I am training a GAN model right now on multi GPUs using DataParallel, and try to follow the official guidance here for saving torch.nn.DataParallel
Models, as I plan to do evaluation on single GPU later, which means I need to load checkpoints trained on multi GPU to single GPU.
The official guidance indicates that, “to save a DataParallel
model generically, save the model.module.state_dict()
. This way, you have the flexibility to load the model any way you want to any device you want”:
#Save:
torch.save(model.module.state_dict(), PATH)
#Load:
# Load to whatever device you want
And this are my scripts for saving the generator and discriminator respectively:
torch.save(G.module.state_dict(),
'%s/%s_module.pth' % (root, join_strings('_', ['G', name_suffix])))
torch.save(D.module.state_dict(),
'%s/%s_module.pth' % (root, join_strings('_', ['D', name_suffix])))
However, when it comes to saving the checkpoint, I got error:
Traceback (most recent call last):
File "train.py", line 227, in <module>
main()
File "train.py", line 224, in main
run(config)
File "train.py", line 206, in run
state_dict, config, experiment_name)
File "/home/BIGGAN/train_fns.py", line 101, in save_and_sample
experiment_name, None, G_ema if config['ema'] else None)

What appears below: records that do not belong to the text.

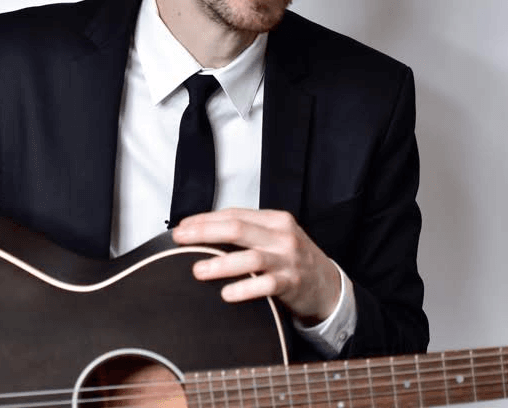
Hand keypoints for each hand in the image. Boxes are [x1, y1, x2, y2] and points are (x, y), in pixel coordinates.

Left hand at [171, 208, 340, 323]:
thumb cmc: (293, 260)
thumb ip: (249, 233)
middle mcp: (282, 236)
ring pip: (250, 257)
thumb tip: (203, 232)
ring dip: (220, 264)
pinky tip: (226, 294)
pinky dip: (244, 288)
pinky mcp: (292, 283)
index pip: (234, 214)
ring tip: (197, 270)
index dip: (205, 219)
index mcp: (275, 220)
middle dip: (204, 232)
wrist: (328, 285)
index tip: (182, 227)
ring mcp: (288, 260)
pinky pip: (265, 285)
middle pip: (237, 229)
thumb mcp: (276, 238)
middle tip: (180, 239)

File "/home/BIGGAN/utils.py", line 721, in save_weights
torch.save(G.module.state_dict(),
File "/opt/conda/lib/python3.6/site-packages/torch/nn/modules/module.py", line 594, in __getattr__
type(self).__name__, name))
AttributeError: 'Generator' object has no attribute 'module'
But the checkpoints can be saved if I use:
torch.save(G.state_dict(),
'%s/%s.pth' % (root, join_strings('_', ['G', name_suffix])))

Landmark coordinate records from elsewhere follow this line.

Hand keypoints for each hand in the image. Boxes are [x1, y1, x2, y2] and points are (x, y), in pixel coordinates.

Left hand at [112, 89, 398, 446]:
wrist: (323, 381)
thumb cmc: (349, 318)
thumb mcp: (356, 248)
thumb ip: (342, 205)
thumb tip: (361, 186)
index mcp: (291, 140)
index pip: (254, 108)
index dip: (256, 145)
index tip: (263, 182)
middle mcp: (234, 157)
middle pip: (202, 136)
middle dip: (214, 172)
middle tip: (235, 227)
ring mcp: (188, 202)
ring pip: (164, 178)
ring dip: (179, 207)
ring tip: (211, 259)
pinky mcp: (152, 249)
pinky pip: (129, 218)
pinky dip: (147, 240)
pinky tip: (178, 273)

torch.save(D.state_dict(),
'%s/%s.pth' % (root, join_strings('_', ['D', name_suffix])))
I am using pytorch with version ‘1.5.0a0+8f84ded’.
I am not sure if the error has something to do with my pytorch version, or if I have missed something in my scripts.
Just in case, if there is another way around that can allow me to load checkpoints trained on multi GPU to a single GPU, would also be great.
Any guidance and assistance would be greatly appreciated!